__DESCRIÇÃO DA TAREFA__.
Liste todos os tipos de lixo que o trecho sobre a praça nomeia especificamente como espalhados pelo chão, deixando de fora a menção genérica a outros detritos.

__TRECHO FORNECIDO__.
○ ○ ○

Pelo chão, traços de um certo descuido com o descarte correto do lixo: inúmeras beatas, palhinhas, pequenas embalagens plásticas, pedaços de guardanapos de papel e outros detritos menores. Tal sujidade parece ser apenas o acumulo do avançar dia, uma vez que o jardim mostra ter seus mínimos cuidados diários. Em contraste com o aparente desvelo dedicado ao jardim, dois homens dormem no gramado, a leste da praça, enfrente ao Mercado da Ribeira. Suas roupas estão desmazeladas, desgastadas, desbotadas; seus rostos, vincados pelo tempo e, talvez, pelas dificuldades da vida. Suas poses, guardadas em mochilas encardidas, servem de almofadas, a oferecer algum mínimo conforto. Parecem alheios a tudo e a todos, entregues a sonhos, pesadelos ou nem mesmo a isso, quem é que vai saber?

○ ○ ○

__DADOS EM ESTUDO__.
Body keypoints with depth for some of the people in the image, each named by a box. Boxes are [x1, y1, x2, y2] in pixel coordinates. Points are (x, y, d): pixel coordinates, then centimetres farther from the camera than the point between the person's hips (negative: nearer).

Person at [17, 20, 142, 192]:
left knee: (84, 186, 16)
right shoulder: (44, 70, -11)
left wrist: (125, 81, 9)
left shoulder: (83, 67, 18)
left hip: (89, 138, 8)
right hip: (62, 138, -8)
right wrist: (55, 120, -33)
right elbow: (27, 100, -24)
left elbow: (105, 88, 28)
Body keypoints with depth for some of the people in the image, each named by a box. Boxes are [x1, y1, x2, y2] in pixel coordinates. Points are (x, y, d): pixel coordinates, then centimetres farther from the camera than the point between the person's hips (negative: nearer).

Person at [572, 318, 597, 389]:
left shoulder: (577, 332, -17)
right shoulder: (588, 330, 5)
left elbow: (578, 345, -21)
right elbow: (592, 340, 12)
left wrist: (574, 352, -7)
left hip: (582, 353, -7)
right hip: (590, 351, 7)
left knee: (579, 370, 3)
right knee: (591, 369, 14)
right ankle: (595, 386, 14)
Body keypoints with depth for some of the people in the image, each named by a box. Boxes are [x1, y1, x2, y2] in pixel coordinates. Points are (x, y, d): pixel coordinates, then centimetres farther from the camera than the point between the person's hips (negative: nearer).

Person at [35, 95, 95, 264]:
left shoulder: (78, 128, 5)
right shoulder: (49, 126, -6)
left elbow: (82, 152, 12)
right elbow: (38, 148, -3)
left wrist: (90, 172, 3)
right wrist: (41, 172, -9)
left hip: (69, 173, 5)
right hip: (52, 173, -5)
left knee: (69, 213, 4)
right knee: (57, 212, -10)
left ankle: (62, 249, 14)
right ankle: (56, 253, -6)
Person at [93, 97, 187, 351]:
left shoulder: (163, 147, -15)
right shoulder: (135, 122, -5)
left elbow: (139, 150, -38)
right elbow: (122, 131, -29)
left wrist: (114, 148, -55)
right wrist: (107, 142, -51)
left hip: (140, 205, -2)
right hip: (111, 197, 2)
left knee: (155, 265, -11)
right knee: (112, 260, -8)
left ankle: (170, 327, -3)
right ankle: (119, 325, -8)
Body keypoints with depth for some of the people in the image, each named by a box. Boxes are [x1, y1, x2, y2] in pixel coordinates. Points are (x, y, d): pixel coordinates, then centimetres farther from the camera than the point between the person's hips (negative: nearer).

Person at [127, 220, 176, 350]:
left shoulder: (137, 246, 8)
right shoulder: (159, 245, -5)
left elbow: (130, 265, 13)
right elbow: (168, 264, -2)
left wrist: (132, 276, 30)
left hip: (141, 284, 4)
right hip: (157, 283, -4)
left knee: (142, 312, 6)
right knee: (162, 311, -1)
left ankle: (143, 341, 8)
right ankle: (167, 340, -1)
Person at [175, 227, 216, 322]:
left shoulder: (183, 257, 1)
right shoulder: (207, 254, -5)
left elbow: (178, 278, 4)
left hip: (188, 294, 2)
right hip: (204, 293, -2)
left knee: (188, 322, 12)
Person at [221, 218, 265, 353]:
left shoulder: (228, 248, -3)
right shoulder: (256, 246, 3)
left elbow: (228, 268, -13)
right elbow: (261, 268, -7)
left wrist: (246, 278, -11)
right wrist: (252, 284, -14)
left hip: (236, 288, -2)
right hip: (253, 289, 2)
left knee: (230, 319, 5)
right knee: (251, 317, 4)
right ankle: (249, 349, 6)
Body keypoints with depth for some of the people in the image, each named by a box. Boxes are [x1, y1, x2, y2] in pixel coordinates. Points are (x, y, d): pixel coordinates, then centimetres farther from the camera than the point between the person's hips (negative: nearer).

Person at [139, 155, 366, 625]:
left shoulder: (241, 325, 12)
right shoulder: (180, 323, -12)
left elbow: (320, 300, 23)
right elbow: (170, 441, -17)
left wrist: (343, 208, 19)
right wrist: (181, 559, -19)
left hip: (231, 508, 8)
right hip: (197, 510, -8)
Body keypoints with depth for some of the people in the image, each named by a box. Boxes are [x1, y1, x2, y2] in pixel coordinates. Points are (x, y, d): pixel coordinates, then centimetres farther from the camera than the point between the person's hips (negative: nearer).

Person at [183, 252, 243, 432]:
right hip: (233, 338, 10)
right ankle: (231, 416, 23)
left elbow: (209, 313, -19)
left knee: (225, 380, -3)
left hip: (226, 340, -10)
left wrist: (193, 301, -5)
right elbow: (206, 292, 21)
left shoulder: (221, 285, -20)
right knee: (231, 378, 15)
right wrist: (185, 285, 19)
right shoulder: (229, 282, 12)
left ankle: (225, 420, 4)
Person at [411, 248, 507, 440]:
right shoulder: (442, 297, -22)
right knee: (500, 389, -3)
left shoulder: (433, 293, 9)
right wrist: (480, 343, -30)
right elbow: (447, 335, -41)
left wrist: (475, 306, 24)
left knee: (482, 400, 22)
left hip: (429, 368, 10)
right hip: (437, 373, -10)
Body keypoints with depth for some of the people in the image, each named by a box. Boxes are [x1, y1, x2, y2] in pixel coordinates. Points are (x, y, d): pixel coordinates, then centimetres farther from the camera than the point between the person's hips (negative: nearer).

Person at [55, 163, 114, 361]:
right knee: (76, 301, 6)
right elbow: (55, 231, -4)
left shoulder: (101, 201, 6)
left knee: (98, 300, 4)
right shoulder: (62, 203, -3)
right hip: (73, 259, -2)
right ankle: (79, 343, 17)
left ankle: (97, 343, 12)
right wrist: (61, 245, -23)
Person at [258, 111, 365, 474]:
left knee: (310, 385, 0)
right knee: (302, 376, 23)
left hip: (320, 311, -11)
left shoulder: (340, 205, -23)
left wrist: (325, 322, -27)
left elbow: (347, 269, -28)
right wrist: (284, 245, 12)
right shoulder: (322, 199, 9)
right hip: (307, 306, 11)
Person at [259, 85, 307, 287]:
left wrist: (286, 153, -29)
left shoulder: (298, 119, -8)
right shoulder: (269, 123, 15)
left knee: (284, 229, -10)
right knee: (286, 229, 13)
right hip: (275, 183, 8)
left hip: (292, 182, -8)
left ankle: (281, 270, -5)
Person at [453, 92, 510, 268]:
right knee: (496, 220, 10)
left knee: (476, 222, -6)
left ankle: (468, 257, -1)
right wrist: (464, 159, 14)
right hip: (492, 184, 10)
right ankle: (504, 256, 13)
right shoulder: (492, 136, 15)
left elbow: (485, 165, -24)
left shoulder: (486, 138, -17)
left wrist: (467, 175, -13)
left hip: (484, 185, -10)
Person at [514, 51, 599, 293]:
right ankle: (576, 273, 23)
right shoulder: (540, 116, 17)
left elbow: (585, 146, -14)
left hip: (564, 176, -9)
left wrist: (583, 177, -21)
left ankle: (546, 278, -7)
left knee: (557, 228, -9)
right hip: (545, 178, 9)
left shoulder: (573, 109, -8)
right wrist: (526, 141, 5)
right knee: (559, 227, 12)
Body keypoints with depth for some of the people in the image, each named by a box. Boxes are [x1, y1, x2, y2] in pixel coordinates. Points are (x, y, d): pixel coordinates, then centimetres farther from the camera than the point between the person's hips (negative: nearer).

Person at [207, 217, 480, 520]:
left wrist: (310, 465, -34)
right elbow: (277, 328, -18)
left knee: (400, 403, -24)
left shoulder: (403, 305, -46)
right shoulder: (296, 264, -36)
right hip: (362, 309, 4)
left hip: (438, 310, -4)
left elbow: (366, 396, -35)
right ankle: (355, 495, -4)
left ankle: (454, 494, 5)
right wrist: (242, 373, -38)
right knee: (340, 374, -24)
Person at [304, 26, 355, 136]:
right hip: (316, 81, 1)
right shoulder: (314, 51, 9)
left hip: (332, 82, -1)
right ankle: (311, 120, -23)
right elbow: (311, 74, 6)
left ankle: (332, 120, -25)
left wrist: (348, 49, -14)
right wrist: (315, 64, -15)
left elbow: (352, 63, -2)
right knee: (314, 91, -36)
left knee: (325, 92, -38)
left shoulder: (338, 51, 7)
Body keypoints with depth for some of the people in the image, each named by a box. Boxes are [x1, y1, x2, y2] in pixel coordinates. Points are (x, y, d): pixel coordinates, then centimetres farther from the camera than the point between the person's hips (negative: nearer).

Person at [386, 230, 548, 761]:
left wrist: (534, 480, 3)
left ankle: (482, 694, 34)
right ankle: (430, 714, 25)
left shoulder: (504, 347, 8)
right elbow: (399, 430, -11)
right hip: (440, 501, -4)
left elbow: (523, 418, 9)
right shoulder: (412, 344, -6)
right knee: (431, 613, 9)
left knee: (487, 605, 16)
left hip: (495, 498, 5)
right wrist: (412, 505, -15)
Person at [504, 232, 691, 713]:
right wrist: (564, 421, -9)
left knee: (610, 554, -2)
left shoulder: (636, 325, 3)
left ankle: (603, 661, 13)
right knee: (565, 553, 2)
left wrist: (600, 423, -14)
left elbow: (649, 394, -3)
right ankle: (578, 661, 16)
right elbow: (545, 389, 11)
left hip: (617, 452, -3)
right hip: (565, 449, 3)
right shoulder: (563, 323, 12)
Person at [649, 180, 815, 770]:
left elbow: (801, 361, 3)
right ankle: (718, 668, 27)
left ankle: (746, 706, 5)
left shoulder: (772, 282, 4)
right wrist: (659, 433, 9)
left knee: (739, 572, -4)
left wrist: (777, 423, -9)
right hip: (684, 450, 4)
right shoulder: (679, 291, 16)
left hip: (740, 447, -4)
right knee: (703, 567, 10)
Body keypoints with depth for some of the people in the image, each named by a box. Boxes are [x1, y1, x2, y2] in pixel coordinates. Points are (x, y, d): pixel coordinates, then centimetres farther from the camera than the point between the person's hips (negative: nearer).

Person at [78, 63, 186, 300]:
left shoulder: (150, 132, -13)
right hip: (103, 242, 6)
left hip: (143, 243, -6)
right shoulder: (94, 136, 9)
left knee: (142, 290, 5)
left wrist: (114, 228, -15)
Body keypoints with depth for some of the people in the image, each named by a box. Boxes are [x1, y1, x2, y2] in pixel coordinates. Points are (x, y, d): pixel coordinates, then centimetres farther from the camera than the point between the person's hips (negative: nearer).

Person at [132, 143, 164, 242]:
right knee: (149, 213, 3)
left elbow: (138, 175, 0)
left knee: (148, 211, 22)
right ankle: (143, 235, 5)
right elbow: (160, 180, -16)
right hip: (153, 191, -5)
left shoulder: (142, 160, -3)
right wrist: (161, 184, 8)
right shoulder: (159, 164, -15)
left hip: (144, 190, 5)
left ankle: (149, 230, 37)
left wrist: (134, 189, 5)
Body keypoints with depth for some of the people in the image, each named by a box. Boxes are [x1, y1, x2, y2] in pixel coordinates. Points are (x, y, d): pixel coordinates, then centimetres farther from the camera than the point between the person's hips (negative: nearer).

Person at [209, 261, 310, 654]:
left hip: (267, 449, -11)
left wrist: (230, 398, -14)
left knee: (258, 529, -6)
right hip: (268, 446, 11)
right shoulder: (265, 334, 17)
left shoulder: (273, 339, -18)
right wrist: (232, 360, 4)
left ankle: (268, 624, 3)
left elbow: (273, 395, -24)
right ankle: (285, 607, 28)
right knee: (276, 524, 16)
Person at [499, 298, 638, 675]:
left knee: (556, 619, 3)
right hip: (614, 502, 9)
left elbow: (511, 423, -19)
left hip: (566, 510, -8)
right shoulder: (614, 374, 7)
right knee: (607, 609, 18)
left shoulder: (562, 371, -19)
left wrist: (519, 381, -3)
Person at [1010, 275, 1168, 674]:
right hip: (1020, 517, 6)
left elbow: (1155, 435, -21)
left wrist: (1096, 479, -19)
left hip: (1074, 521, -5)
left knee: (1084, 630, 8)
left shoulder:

○ ○ ○

__EXERCÍCIO RESOLVIDO__.
- beatas
- palhinhas
- pequenas embalagens plásticas
- pedaços de guardanapos de papel